Part of that legislation is something called the Paycheck Protection Program, which encourages banks to lend to small businesses that keep employees on the payroll. This takes its inspiration from Europe, where several nations are tapping government coffers to pay 60% of workers’ salaries.

Stringer’s initiative is, in many ways, part of a trend that is spreading throughout corporate America—the notion of stakeholders, which covers more people involved in a company than just its investors.  

Last year, the Business Roundtable and the World Economic Forum in Davos called for expanding the purpose of the corporation beyond a focus on shareholders, enlarging it to employees, suppliers, communities, and society at large. In Europe, labor members on corporate boards are fairly common.

This concept, of course, runs counter to the long-held philosophy in corporate circles that stockholders, who by definition have put their money into a company, should be the predominant, if not sole, focus of management policy.

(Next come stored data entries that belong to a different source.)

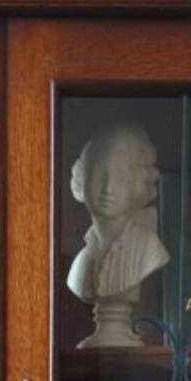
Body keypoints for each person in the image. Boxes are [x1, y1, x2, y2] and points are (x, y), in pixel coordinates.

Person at [67, 123, 171, 348]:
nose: (108, 188)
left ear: (139, 185)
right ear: (81, 181)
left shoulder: (148, 248)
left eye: (121, 178)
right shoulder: (81, 261)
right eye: (98, 175)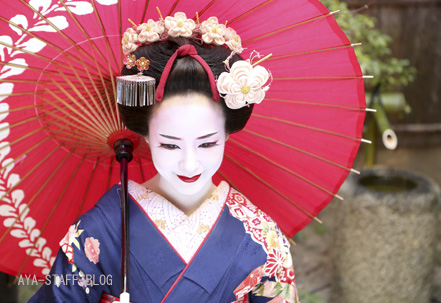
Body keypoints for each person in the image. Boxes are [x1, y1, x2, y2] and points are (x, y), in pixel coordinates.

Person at [30, 13, 300, 303]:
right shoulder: (103, 230)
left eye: (207, 143)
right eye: (170, 146)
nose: (190, 163)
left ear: (227, 134)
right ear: (145, 134)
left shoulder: (261, 236)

Famed economist Milton Friedman laid the intellectual groundwork for this idea by writing in 1970 that a corporation’s goal was to maximize shareholder value. The Nobel Prize winner was skeptical of advocates for corporate “social responsibility,” a term that he castigated as too vague to be useful.

But now the winds may be blowing in the opposite direction, with even conservative Republicans in Congress joining in on massive federal spending and worker protection, to a degree.

As the Stringer-led group stated in its manifesto, “While it is clear that social isolation is crucial to protect workers and to control the spread of the virus, widespread layoffs by companies will only exacerbate the current economic turmoil and further destabilize markets.”